|NSF Honors 13 Williams Students and Alumni|
|12:03PM / Friday, May 24, 2019|
WILLIAMSTOWN, Mass. — The National Science Foundation has awarded research fellowships to 10 Williams College students and alumni.
In addition, the NSF has awarded honorable mentions to three Williams graduates. The NSF fellowships support graduate study in the natural and social sciences.
The 10 Williams fellowship recipients are Shaan Amin, class of 2015, who studies political science at the University of Wisconsin-Madison; Garrett Anstreicher, class of 2015, who studies economics at the University of Wisconsin-Madison; Rebecca Frances Durst, class of 2017, who studies applied mathematics at Brown University; Rachel Alana Essner, class of 2016, who studies neurosciences at Harvard University; Roya Eskandari Huang, class of 2017, who studies developmental biology at Harvard University; Bijan Henrik Mazaheri, class of 2016, who studies computational and data-enabled science at the California Institute of Technology; Olivia Shira Meyerson, class of 2016, who studies evolutionary biology at Harvard University; Anya Michaelsen, class of 2019, who will study mathematics at the University of California, Berkeley; Stephanie Eu-Tien Stacy, class of 2017, who studies statistics at the University of California-Los Angeles; and Abigail Rose Zimmermann-Niefield, class of 2015, who studies technology education at the University of Colorado at Boulder.
Honorable mentions went to Alice Chapman and Alice Stears from the class of 2015 and Gabriela Suarez from the class of 2017.
With support from the NSF Fellowship, Michaelsen plans to pursue a Ph.D. in mathematics at the University of California, Berkeley in the fall, focusing in the broad area of algebra.
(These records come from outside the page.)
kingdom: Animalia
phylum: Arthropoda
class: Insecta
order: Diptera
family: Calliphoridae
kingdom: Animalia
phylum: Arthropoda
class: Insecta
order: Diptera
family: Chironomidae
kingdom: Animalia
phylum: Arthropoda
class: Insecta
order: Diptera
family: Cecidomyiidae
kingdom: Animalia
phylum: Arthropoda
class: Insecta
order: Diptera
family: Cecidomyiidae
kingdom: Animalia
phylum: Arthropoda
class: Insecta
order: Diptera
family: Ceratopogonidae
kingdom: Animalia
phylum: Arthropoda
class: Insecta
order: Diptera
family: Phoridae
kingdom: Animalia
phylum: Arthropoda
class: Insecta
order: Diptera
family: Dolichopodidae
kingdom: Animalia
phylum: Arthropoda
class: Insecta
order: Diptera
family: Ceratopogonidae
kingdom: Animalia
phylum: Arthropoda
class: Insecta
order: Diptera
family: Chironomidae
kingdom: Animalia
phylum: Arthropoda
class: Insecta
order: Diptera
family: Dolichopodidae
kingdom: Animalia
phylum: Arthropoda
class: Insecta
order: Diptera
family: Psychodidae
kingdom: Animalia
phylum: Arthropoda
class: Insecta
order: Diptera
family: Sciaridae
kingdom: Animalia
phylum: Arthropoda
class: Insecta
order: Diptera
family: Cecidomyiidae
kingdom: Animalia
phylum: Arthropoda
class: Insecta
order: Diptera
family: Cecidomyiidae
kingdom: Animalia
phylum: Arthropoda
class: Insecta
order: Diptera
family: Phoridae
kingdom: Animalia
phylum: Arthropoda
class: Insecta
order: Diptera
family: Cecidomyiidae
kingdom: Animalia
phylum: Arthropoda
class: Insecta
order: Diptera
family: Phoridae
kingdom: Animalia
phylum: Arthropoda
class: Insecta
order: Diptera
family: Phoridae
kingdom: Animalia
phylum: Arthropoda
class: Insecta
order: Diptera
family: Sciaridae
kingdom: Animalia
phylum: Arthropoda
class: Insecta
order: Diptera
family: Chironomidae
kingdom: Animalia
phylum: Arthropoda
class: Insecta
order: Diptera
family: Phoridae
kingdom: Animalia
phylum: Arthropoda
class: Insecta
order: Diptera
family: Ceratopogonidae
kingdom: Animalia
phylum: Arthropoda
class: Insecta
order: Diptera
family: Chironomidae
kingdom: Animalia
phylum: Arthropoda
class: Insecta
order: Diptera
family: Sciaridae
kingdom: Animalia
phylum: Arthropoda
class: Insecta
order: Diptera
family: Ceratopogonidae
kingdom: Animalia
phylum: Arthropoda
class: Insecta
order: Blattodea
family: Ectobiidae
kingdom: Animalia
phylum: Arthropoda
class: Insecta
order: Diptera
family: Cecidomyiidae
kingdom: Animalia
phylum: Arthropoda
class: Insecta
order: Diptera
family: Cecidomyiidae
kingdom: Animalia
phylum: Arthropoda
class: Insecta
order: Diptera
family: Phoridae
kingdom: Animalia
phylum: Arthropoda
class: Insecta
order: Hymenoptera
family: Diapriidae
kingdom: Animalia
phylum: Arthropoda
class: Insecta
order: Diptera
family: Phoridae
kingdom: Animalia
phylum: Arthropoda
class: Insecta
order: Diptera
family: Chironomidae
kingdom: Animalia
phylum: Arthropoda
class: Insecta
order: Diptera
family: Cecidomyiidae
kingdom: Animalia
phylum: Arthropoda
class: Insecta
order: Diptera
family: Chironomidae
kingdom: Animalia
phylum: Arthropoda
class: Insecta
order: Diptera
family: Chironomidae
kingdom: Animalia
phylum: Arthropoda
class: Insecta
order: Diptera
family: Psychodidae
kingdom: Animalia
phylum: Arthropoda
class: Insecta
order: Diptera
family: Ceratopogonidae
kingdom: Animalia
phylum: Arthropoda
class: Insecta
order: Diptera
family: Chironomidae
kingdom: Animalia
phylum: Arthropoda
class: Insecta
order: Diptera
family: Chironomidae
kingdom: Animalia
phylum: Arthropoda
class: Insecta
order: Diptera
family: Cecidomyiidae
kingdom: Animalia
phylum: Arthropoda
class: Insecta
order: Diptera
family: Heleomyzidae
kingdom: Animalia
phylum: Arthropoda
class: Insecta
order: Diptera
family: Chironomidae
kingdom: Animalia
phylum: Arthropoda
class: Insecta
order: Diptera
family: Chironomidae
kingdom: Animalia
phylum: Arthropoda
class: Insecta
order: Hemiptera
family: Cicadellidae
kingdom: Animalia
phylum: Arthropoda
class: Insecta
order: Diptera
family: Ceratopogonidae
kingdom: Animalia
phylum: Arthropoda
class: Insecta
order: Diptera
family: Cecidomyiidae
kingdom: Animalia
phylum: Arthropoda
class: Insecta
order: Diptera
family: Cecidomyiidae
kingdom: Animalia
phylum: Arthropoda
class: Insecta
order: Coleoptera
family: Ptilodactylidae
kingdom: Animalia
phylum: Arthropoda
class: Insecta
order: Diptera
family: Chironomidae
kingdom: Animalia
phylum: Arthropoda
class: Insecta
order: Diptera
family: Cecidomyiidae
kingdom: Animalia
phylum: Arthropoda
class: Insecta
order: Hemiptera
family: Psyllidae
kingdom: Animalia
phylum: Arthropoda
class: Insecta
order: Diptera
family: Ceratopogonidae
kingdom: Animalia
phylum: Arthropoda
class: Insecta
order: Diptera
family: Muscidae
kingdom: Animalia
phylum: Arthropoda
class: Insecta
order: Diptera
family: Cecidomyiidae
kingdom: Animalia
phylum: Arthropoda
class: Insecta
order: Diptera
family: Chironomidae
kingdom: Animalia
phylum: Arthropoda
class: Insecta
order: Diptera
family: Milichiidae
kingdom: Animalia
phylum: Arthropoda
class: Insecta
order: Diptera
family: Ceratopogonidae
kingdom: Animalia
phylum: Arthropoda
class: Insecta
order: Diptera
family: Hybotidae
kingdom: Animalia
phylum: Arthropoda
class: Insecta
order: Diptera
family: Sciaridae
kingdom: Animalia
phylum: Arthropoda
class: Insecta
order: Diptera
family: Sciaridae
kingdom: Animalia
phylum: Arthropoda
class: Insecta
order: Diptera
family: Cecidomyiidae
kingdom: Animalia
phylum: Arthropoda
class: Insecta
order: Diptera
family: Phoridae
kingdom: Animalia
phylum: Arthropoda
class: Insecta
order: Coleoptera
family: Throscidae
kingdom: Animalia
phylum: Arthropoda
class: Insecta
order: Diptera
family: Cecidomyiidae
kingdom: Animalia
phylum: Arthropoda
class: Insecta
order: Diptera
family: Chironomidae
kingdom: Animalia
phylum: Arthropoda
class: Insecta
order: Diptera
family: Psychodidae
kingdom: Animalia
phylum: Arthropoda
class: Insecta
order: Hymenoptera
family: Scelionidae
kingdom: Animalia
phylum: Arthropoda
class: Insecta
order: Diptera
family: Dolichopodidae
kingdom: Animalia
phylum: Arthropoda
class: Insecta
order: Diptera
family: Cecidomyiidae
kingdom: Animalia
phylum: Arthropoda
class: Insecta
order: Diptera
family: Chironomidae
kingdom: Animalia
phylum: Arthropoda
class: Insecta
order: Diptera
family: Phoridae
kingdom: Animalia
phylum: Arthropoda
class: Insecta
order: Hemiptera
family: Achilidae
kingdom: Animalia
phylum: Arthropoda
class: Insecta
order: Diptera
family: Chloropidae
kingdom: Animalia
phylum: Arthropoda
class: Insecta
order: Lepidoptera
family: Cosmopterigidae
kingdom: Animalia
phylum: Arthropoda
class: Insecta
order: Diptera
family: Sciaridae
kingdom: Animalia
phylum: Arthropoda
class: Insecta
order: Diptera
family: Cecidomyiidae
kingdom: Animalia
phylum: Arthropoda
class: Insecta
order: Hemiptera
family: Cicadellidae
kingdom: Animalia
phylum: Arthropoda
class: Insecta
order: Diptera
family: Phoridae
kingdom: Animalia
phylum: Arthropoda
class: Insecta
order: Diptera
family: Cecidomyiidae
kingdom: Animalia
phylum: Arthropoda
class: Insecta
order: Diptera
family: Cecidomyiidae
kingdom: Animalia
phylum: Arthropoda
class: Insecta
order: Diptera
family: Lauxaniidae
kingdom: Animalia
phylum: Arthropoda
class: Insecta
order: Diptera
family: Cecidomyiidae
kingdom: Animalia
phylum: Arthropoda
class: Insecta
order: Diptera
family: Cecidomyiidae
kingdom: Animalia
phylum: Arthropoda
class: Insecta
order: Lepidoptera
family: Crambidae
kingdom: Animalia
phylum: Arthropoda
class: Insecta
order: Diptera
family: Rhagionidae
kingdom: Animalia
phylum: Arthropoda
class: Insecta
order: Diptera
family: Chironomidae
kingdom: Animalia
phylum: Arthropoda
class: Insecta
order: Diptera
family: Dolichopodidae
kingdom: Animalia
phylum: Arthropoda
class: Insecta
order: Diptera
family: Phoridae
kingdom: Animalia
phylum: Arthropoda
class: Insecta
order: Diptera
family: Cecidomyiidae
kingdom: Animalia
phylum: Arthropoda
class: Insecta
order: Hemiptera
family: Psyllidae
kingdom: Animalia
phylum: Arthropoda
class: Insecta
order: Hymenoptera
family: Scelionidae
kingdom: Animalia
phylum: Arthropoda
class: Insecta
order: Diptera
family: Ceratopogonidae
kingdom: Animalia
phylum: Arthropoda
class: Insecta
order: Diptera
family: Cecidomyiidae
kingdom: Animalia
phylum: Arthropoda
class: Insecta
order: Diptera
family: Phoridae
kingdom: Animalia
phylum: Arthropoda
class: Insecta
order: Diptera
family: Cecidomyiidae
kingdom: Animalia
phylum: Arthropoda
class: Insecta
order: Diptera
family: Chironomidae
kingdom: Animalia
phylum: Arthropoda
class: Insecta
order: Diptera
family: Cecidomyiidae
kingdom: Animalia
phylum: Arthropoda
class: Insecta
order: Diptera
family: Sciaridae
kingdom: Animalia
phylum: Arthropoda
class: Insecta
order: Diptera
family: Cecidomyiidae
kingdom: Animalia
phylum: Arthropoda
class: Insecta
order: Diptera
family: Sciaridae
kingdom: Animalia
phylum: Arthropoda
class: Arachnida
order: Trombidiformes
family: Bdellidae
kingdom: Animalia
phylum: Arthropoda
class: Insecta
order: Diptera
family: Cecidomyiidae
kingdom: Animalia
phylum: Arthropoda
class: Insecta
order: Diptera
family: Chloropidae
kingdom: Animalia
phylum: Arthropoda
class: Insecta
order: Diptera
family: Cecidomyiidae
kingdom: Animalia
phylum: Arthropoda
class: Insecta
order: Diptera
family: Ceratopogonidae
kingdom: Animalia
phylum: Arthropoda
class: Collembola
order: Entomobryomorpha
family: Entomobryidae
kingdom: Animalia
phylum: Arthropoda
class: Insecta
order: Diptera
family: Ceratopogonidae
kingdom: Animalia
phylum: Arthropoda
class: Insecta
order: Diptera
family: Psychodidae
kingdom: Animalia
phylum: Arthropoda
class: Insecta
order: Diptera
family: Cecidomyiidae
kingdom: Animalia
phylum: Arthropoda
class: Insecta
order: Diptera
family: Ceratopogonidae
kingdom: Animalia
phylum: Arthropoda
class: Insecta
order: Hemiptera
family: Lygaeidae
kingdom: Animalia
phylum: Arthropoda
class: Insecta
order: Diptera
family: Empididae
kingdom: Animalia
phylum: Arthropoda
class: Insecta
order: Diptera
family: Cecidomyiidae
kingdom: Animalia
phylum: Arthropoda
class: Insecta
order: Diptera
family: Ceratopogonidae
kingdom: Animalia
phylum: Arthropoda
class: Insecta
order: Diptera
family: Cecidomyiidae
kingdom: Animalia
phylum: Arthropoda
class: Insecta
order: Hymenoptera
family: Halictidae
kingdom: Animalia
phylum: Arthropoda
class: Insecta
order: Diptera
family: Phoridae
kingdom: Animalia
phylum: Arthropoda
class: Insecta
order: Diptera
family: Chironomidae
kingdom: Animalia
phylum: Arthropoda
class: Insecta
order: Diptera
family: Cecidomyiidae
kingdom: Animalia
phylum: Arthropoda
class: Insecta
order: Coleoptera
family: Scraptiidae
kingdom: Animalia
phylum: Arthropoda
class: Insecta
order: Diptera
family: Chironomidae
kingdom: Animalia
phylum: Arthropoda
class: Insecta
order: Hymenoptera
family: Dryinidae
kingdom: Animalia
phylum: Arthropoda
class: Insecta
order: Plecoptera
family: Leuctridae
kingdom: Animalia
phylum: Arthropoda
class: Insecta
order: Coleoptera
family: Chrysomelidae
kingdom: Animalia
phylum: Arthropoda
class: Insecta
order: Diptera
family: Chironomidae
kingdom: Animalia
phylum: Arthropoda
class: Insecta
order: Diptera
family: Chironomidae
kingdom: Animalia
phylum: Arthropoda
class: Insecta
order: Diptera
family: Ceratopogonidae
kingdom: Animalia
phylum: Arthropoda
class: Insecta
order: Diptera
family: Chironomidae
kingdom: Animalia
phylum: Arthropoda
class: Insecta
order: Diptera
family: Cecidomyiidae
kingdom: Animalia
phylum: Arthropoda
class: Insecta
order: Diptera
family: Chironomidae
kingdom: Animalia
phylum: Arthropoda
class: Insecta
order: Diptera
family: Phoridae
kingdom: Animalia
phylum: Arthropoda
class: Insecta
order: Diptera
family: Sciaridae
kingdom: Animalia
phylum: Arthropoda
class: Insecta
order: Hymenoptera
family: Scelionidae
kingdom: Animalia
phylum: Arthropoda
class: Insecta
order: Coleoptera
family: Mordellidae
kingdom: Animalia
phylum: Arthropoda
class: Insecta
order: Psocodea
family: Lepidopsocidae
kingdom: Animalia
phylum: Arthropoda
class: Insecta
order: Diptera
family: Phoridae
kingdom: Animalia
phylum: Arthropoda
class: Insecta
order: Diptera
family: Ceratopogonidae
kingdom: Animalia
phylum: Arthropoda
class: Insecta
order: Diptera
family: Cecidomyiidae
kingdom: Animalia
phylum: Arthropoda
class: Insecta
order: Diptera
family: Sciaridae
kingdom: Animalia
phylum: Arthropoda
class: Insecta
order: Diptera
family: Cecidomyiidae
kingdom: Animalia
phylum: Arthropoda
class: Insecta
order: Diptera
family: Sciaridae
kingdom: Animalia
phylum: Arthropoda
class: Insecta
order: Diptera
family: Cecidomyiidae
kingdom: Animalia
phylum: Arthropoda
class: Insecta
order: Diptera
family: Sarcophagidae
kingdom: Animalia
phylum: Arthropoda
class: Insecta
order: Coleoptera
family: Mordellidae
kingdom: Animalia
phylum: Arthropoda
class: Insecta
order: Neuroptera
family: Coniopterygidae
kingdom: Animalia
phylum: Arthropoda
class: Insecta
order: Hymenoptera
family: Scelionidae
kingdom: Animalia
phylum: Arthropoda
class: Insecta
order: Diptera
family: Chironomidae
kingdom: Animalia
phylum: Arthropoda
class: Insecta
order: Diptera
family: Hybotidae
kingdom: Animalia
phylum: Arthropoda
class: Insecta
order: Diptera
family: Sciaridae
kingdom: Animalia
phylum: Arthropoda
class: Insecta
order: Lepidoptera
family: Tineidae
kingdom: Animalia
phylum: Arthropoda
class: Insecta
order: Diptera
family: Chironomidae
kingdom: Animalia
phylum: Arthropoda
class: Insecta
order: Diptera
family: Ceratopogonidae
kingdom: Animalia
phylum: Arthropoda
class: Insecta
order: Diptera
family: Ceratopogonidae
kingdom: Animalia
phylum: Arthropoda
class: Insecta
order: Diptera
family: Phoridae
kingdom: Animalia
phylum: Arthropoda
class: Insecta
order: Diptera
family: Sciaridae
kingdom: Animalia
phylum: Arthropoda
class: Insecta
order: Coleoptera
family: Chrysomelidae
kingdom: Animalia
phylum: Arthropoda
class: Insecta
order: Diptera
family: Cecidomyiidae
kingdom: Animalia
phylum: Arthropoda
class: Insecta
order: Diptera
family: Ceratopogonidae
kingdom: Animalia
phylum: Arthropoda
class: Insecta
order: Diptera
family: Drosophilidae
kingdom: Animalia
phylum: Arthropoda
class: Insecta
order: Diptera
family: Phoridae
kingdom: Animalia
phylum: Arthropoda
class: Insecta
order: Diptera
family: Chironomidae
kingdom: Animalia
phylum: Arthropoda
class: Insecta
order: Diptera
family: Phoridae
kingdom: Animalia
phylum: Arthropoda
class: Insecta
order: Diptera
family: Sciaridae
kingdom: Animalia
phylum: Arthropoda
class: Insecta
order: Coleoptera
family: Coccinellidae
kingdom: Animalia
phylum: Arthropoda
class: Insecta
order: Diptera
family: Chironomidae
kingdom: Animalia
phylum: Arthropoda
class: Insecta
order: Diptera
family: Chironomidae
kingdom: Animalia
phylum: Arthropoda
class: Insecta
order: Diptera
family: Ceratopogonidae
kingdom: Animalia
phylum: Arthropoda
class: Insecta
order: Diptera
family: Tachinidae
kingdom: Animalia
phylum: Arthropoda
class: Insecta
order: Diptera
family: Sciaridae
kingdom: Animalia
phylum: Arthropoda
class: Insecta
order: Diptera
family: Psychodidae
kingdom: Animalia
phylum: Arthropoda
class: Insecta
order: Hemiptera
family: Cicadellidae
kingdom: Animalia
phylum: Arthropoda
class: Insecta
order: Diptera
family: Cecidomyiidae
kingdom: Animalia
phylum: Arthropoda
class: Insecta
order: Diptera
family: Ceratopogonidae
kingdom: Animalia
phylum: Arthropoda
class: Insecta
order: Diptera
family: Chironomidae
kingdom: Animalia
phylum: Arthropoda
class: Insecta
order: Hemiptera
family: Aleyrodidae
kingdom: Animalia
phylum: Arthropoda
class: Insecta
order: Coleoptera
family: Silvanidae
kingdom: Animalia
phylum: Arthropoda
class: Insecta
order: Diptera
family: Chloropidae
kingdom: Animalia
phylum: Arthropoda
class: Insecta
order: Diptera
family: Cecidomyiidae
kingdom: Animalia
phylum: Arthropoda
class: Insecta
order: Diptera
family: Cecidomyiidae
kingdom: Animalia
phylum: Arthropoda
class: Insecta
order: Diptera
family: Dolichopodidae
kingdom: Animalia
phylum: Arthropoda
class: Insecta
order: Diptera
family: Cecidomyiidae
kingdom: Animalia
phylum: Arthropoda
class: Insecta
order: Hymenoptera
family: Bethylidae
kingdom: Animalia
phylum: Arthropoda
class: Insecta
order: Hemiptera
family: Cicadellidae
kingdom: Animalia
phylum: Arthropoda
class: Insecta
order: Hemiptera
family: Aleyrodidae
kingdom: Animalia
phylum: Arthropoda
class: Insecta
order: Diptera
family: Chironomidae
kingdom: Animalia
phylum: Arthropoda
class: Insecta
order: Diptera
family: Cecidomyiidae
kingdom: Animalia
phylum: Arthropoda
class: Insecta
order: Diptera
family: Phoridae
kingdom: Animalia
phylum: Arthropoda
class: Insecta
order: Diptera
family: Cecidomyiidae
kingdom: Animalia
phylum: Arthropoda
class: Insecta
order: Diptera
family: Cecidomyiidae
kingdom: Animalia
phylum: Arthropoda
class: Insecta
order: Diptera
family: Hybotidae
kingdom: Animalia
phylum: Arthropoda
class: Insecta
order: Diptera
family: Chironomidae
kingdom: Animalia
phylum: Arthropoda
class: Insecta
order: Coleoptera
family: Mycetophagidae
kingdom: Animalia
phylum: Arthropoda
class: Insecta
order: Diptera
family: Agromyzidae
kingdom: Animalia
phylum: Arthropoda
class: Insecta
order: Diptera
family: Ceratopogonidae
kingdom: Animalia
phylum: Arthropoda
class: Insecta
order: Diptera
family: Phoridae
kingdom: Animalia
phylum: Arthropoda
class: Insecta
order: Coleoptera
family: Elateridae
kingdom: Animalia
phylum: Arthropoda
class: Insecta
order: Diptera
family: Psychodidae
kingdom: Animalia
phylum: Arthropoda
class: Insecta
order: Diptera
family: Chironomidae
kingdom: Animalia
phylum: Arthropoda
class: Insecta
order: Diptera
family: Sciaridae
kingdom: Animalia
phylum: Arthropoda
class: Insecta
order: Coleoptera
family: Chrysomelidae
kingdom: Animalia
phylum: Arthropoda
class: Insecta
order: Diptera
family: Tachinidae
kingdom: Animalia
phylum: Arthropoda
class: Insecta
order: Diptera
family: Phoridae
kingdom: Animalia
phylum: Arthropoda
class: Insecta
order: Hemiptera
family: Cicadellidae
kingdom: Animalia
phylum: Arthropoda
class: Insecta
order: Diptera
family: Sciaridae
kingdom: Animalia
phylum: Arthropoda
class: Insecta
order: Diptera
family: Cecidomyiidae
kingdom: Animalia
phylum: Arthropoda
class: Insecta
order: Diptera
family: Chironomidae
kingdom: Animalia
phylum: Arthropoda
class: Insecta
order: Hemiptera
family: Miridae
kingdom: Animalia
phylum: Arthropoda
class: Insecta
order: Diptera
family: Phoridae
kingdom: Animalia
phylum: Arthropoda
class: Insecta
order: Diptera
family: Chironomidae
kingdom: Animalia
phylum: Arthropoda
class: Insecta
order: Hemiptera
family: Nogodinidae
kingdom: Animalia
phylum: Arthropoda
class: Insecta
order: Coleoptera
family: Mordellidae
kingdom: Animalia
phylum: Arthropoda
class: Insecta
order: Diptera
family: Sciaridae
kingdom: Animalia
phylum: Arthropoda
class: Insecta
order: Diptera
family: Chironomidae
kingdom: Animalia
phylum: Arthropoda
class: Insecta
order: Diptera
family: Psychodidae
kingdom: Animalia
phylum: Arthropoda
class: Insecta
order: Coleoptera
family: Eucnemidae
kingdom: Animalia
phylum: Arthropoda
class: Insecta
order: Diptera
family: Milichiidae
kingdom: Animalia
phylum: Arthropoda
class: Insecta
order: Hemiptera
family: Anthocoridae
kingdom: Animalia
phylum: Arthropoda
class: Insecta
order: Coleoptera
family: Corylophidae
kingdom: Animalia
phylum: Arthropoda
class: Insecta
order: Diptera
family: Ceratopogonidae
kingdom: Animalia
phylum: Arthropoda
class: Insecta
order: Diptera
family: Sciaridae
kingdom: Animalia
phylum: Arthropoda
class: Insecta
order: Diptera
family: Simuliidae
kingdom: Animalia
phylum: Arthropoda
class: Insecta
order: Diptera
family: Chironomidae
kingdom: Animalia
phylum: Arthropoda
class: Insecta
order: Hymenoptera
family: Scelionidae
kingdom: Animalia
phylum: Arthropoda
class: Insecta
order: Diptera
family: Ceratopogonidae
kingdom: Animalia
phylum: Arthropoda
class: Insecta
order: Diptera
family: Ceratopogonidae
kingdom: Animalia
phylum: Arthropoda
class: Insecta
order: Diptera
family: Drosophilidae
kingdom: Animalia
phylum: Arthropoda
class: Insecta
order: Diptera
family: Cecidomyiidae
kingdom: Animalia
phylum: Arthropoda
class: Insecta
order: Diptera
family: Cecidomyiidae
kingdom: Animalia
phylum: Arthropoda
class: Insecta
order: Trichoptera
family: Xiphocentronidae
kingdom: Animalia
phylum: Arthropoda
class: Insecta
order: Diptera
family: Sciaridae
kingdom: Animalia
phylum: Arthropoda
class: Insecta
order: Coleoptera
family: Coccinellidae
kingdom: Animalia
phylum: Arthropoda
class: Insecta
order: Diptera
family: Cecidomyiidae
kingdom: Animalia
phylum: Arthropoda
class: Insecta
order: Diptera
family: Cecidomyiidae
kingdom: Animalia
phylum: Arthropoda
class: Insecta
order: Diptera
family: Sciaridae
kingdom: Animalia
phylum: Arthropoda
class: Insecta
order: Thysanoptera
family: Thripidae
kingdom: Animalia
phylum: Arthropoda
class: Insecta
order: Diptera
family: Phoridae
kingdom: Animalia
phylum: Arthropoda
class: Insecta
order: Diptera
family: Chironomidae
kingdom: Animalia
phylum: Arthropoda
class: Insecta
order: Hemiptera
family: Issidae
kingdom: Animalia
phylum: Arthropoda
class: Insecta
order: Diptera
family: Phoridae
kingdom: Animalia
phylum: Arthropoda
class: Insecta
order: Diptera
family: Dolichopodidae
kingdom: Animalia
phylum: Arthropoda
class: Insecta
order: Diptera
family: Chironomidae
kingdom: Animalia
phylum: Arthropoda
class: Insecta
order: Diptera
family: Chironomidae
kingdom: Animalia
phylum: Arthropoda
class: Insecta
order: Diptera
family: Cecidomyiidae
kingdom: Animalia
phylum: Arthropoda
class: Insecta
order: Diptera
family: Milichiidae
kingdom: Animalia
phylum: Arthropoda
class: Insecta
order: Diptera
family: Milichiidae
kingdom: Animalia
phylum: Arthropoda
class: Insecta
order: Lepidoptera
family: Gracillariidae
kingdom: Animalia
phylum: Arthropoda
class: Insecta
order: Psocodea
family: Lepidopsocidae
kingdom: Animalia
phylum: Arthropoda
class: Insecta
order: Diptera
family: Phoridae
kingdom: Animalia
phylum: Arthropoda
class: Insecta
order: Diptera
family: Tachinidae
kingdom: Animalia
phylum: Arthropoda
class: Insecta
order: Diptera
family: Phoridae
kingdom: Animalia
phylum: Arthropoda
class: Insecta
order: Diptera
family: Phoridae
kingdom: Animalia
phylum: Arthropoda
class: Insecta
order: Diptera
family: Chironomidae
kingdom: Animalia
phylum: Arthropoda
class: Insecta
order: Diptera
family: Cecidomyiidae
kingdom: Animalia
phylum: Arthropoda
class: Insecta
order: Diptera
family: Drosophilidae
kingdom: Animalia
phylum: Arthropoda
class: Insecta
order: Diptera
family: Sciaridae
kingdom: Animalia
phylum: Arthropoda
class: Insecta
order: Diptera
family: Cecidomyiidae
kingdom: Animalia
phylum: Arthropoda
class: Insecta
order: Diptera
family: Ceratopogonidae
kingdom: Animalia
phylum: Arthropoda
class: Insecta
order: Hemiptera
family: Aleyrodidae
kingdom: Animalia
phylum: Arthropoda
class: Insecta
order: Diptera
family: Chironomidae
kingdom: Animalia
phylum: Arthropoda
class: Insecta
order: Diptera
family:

A mathematics major from Burke, Va., she is aiming for a career in academia.
"I have always been passionate about math and want to keep learning after Williams," Michaelson said. "Professors have been hugely influential on my life and academic passions, and I hope to have a similar impact on those I teach in the future."
The National Science Foundation, an independent federal agency, was founded in 1950 to further U.S. leadership in the sciences. Since its inception it has supported graduate research and awards more than 1,000 research fellowships each year.